▸ **Directions**
Could you return every line of the material that contains the word "shield"?

▸ **Data for this exercise**
--------------------------------

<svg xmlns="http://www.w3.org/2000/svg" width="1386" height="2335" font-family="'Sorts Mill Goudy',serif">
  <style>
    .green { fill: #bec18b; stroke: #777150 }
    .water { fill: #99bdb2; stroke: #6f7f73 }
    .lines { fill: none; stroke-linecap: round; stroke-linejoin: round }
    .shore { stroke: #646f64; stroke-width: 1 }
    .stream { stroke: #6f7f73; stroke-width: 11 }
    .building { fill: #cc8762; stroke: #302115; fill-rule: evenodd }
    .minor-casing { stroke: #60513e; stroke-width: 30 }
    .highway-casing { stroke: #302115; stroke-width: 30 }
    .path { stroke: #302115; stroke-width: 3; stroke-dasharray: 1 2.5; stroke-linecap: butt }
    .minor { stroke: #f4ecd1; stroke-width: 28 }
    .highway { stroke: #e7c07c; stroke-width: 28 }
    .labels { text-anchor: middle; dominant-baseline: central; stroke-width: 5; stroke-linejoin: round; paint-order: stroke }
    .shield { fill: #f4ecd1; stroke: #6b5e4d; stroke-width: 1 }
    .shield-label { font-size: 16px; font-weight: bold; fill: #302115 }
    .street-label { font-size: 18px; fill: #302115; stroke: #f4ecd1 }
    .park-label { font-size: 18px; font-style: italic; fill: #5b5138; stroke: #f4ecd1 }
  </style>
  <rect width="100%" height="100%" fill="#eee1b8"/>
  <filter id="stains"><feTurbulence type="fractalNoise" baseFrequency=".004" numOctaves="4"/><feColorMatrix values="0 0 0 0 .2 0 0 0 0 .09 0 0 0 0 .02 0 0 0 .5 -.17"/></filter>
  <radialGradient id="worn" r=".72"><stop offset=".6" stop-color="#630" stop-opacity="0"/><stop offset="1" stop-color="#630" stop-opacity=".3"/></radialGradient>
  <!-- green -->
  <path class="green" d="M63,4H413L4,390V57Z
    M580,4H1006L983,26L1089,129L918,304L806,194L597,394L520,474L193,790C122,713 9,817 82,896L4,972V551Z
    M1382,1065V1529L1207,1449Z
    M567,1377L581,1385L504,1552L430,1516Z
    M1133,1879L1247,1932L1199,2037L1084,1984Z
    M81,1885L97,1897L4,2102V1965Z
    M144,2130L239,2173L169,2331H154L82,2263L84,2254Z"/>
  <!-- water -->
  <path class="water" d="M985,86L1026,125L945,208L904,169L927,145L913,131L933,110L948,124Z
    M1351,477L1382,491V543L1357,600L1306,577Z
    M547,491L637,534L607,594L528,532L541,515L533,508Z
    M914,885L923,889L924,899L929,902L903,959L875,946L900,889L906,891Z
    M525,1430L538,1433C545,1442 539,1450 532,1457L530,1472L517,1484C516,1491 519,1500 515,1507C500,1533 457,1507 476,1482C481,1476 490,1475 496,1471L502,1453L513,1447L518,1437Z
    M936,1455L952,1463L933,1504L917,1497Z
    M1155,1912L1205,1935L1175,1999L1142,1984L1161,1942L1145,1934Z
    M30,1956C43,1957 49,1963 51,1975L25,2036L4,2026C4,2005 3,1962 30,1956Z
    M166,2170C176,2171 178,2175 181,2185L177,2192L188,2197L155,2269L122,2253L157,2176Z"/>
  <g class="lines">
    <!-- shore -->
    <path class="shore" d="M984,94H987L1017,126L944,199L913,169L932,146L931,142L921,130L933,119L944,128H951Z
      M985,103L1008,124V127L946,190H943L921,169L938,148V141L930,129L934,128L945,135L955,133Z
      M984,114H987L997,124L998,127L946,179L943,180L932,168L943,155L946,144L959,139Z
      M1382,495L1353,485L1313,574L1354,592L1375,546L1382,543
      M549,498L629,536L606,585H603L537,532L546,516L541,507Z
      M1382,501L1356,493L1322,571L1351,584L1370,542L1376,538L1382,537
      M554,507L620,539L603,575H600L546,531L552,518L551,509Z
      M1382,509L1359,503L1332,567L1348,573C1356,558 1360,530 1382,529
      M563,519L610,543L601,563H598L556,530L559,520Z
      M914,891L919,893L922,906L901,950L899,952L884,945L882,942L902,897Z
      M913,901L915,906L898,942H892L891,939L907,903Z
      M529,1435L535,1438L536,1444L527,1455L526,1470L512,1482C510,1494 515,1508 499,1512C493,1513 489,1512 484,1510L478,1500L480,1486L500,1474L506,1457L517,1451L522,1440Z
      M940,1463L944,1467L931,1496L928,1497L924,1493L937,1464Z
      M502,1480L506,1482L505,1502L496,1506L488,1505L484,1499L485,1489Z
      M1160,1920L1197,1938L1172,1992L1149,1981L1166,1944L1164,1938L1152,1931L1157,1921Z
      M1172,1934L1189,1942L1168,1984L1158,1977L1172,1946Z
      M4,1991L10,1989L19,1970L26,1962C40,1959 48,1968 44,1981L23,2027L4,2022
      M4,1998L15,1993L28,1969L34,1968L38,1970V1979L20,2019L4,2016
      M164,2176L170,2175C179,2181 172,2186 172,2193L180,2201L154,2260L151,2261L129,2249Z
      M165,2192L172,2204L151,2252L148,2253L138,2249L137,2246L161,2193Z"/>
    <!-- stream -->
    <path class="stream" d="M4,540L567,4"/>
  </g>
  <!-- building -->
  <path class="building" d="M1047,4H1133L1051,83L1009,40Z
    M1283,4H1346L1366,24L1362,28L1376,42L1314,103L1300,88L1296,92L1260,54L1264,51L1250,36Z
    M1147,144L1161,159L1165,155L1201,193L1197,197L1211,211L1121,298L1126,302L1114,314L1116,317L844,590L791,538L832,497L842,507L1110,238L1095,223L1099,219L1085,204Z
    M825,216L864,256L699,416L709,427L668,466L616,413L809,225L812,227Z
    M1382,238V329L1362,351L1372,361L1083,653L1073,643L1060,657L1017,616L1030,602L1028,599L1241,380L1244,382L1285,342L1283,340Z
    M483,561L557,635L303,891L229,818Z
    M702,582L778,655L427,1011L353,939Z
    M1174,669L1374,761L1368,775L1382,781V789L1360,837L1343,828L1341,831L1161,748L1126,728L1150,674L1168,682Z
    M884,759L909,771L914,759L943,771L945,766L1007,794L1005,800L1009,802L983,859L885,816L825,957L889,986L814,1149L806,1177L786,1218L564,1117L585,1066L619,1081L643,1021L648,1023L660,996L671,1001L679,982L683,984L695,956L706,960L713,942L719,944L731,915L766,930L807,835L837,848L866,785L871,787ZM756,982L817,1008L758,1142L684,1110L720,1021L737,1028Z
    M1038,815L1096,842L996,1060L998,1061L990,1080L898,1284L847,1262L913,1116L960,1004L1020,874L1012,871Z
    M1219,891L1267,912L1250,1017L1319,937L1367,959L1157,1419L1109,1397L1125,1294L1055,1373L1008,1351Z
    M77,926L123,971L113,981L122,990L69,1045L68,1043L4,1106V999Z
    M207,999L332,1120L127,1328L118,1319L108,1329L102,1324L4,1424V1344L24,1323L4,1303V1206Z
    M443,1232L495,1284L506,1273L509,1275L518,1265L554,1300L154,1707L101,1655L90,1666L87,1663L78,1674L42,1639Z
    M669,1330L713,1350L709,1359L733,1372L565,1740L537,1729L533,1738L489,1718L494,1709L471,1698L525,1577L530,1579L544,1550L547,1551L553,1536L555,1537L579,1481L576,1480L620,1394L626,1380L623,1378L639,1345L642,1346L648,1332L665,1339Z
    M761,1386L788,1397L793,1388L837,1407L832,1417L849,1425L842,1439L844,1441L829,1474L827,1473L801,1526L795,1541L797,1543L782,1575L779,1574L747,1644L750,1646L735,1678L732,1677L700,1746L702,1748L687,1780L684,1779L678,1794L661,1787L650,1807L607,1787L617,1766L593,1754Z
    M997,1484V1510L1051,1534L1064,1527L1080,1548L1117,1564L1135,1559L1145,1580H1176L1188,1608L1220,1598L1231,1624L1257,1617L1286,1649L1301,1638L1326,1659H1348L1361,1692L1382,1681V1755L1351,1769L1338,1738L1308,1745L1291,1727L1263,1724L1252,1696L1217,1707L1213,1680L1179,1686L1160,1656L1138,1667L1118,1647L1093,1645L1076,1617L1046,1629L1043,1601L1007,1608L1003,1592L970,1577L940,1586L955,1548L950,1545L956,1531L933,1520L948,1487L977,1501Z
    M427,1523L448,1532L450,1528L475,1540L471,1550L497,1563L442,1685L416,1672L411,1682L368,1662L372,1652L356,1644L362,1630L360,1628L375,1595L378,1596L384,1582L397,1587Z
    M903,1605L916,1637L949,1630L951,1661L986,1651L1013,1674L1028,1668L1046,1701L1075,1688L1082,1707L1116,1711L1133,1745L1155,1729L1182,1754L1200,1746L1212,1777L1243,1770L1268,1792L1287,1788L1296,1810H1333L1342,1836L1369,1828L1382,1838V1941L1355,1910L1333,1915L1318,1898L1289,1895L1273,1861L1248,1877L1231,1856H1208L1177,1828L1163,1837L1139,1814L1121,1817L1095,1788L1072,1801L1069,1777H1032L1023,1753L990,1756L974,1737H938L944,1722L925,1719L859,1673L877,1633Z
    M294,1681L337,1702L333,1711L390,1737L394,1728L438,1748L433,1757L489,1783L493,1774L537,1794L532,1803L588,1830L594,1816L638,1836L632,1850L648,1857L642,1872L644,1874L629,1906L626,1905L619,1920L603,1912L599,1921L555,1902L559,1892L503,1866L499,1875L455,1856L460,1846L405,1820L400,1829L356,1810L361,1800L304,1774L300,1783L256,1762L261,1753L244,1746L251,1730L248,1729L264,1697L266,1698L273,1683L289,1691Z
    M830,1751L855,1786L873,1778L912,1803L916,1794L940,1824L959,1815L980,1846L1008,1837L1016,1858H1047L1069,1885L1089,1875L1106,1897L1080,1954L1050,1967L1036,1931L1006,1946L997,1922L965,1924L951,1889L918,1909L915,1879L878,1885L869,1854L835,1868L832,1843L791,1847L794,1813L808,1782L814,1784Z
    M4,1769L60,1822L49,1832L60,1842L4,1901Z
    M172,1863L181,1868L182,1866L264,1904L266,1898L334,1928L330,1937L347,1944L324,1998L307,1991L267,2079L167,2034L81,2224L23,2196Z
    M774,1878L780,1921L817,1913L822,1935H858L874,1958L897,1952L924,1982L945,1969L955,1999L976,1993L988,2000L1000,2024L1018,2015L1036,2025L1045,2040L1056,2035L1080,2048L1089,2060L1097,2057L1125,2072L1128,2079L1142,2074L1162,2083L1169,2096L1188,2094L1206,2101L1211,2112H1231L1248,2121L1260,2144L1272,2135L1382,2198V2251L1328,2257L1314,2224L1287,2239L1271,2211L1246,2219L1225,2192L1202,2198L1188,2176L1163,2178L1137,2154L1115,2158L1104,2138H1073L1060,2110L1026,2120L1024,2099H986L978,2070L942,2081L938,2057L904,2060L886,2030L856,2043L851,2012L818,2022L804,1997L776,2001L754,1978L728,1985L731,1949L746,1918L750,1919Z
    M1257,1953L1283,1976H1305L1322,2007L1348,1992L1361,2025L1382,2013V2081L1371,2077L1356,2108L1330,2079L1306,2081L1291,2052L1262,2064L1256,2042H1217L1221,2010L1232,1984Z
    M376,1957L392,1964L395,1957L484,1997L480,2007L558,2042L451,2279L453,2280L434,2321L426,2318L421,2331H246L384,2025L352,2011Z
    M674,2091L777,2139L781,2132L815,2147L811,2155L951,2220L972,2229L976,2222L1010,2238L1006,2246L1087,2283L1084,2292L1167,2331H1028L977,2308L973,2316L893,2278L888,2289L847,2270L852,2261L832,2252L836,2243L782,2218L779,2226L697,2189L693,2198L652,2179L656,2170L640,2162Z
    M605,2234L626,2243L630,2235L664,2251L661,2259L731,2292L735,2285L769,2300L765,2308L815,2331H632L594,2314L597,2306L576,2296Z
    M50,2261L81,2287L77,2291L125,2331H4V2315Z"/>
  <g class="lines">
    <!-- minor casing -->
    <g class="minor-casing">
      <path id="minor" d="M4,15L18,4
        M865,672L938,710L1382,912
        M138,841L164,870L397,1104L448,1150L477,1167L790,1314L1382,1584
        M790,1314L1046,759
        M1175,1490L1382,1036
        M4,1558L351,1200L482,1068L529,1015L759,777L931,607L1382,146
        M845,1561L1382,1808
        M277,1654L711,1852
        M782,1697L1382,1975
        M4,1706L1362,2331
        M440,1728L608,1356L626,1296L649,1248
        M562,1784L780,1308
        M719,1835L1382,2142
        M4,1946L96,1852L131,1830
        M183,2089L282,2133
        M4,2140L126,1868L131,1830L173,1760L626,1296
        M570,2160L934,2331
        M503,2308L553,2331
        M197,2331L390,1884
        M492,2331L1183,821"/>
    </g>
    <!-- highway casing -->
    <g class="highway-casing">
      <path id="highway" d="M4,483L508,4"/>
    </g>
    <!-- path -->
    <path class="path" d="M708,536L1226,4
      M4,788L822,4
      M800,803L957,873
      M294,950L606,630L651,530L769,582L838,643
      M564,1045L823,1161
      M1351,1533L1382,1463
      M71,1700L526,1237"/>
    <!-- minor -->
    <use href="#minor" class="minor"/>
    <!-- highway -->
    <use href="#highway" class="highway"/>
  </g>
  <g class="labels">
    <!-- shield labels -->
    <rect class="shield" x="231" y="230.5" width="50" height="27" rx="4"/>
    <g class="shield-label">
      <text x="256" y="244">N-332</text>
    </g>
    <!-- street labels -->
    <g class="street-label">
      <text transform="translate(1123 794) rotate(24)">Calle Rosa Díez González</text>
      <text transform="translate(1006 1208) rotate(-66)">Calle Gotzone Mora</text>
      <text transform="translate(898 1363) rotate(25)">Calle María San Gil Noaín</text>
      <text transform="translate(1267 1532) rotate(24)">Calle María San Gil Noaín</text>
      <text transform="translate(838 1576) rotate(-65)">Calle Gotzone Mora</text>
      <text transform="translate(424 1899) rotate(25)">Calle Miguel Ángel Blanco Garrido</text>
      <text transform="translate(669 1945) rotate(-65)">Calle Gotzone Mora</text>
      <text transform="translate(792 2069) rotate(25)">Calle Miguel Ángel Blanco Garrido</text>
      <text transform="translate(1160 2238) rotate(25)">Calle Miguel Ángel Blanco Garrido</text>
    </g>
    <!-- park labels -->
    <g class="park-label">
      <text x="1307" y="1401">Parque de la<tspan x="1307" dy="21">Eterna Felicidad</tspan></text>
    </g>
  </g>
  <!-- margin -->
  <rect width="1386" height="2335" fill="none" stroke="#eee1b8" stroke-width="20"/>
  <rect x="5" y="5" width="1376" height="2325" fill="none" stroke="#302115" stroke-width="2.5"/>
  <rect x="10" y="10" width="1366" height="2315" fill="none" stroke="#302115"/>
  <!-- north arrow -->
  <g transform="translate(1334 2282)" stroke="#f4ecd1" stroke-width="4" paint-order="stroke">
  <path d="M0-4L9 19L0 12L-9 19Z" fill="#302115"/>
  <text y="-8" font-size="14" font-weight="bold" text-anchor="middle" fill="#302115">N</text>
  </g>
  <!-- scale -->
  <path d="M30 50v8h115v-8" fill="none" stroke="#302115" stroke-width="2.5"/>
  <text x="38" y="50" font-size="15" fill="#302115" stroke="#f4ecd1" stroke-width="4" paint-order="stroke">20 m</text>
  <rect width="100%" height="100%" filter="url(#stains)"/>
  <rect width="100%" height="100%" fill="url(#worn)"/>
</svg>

--------------------------------

▸ **Output of the task**
    .shield { fill: #f4ecd1; stroke: #6b5e4d; stroke-width: 1 }
    .shield-label { font-size: 16px; font-weight: bold; fill: #302115 }
    <!-- shield labels -->
    <rect class="shield" x="231" y="230.5" width="50" height="27" rx="4"/>
    <g class="shield-label">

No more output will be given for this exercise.